Durch die Kombi­nation der Bilder vom Dom, der sich inmitten der Ausschre­itungen als einst nation­al­itätss­tif­tendes Symbol erhebt, mit der Darstellung der Ereignisse, die mit seiner Vollendung in Verbindung stehen, vermittelt die Instal­lation „Pleasure Dome“ zugleich das regressive Deutsch­landbild der Neo-Nation­al­isten. In der geplanten Arbeit erweist es sich als Ergebnis eines in den Vorstel­lungen zemen­tierten Deutsch­land­klis­chees, das auf Leugnung bzw.
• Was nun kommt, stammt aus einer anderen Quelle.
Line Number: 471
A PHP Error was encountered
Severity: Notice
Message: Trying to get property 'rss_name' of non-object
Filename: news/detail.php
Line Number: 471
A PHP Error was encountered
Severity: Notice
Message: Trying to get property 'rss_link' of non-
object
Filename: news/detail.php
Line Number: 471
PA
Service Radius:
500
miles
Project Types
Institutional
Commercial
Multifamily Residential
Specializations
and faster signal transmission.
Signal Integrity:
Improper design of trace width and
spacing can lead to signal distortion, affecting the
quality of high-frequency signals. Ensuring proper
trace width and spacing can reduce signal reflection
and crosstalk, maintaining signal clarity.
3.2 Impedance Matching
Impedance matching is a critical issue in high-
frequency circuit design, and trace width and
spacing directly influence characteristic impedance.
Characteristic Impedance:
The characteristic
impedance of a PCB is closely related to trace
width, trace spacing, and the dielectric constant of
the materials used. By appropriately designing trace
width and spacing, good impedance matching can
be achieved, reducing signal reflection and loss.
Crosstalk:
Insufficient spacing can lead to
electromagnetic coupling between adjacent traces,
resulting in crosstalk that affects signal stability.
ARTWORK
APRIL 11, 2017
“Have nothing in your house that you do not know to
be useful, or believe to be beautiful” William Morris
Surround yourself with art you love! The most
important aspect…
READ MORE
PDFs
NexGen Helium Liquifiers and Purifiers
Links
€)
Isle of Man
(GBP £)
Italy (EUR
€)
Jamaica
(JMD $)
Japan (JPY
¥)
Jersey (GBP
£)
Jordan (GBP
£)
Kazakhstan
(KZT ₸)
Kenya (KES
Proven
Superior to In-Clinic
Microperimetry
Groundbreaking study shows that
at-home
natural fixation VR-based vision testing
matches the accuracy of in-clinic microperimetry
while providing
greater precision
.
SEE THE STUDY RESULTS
Verständ­nisverlust historischer Zusam­men­hänge und politischer Errun­gen­schaften der deutschen Geschichte beruht. Der damit verbundene reale Verlust hiesiger Kultur und ein schwindendes Werteempfinden zeigt sich neben der Verrohung von Verhal­tensweisen nicht zuletzt in Anbetracht der Pauschalverurteilungen von Flüchtlingen. Sie geht einher mit der Abkehr von human­is­tischen Grundw­erten – Werten konstruktiv menschlichen Zusam­men­lebens, deren Verlust einst schon jener erdichteten Protag­o­nistin zum Verhängnis wurde, die Brentano in seiner Version der „Lore Lay“-Geschichte noch geschildert hatte.